Nuove speranze contro il diabete di tipo 1: con immunoterapia e screening è possibile rallentare la malattia
Il farmaco teplizumab e lo screening pediatrico in Italia offrono strumenti innovativi per ritardare l’insorgenza del diabete nei soggetti a rischio

Un farmaco innovativo, il teplizumab, rappresenta una promettente novità nella lotta al diabete di tipo 1, offrendo la possibilità di ritardarne l’insorgenza nei soggetti più a rischio grazie alla sua azione mirata contro i meccanismi autoimmuni che distruggono le cellule beta del pancreas. In Italia, questa scoperta si affianca a un importante passo avanti sul fronte della prevenzione: la recente introduzione di uno screening pediatrico universale per identificare precocemente bambini e adolescenti predisposti, aprendo nuove possibilità di intervento prima che la malattia si manifesti.
Diabete di tipo 1: una malattia autoimmune
Il diabete di tipo 1 è una patologia autoimmune che colpisce spesso durante l’infanzia o l’adolescenza, anche se può manifestarsi in età adulta. Si tratta di una condizione cronica in cui il sistema immunitario attacca le cellule beta del pancreas, compromettendo la produzione di insulina. Ritardare l’esordio clinico della malattia nei soggetti a rischio è una sfida che la ricerca scientifica persegue da decenni.
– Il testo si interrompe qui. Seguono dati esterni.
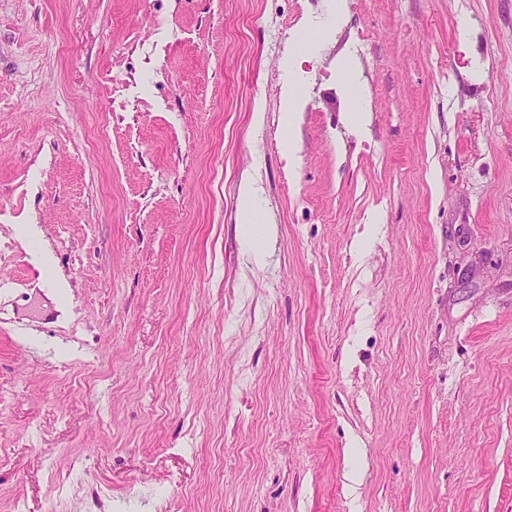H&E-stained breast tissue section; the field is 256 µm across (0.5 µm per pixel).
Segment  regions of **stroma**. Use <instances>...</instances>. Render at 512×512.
Returning <instances> with one entry per match:
<instances>
[{
	"mask_svg": "<svg viewBox=\"0 0 512 512\" xmlns=\"http://www.w3.org/2000/svg\"><path fill=\"white\" fill-rule=\"evenodd\" d=\"M0 512H512V0H0ZM301 91L296 87H289L283 97L282 126L284 132L281 136V147L288 153V160H293L296 153L295 130L300 118ZM239 210L242 215L239 232L243 244V257L249 262L257 261L273 234V228L271 224H266V218L256 210L253 191L248 185L240 190Z\"/></svg>",
	"mask_w": 512,
	"mask_h": 512,
	"instance_id": "obj_1",
	"label": "stroma"
}]
</instances>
Recentemente, però, nuove speranze sono emerse grazie all’immunoterapia e agli anticorpi monoclonali, tra cui il teplizumab, che intervengono direttamente sui meccanismi autoimmuni della malattia.
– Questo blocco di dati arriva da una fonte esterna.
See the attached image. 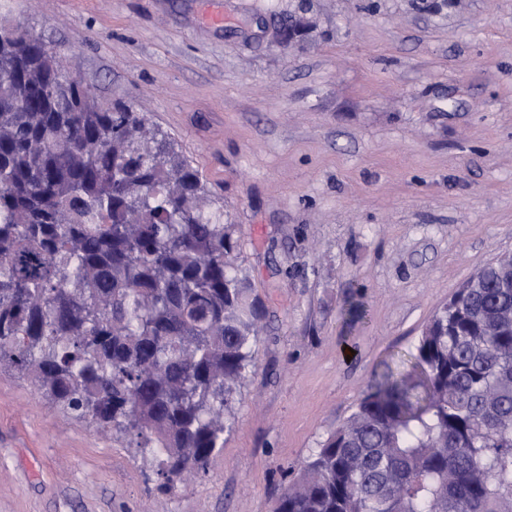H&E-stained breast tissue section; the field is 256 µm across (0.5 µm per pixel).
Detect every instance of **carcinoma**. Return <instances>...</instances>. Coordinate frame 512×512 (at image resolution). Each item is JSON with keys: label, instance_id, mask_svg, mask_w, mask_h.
Listing matches in <instances>:
<instances>
[{"label": "carcinoma", "instance_id": "1", "mask_svg": "<svg viewBox=\"0 0 512 512\" xmlns=\"http://www.w3.org/2000/svg\"><path fill=\"white\" fill-rule=\"evenodd\" d=\"M46 59L0 29V367L130 437L172 489L208 473L233 430L263 309L197 170ZM51 82L79 111L34 100ZM468 282L275 512H512V270L490 262Z\"/></svg>", "mask_w": 512, "mask_h": 512}]
</instances>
L’impatto dell’immunoterapia: cosa può fare il teplizumab
Il teplizumab è un anticorpo monoclonale progettato per rallentare la progressione del diabete di tipo 1 nei soggetti ad alto rischio. La sua azione si concentra sulla prevenzione della perdita di funzionalità delle cellule beta del pancreas, ritardando così l’insorgenza dei sintomi clinici. “Da oltre trent’anni si stanno cercando terapie alternative all’utilizzo dell’insulina, che ad oggi resta l’unico trattamento disponibile per il diabete di tipo 1,” spiega la professoressa Raffaella Buzzetti, presidente della Società Italiana di Diabetologia e responsabile dell’Unità di Diabetologia del Policlinico Umberto I di Roma. Attualmente, in Italia, il teplizumab è utilizzabile solo in casi specifici tramite il programma di uso compassionevole, destinato alle persone con un rischio molto elevato di sviluppare la malattia. “In attesa dell’approvazione da parte dell’Agenzia europea per i medicinali e dell’Agenzia italiana del farmaco, questo farmaco rappresenta una nuova opportunità”, aggiunge l’esperta.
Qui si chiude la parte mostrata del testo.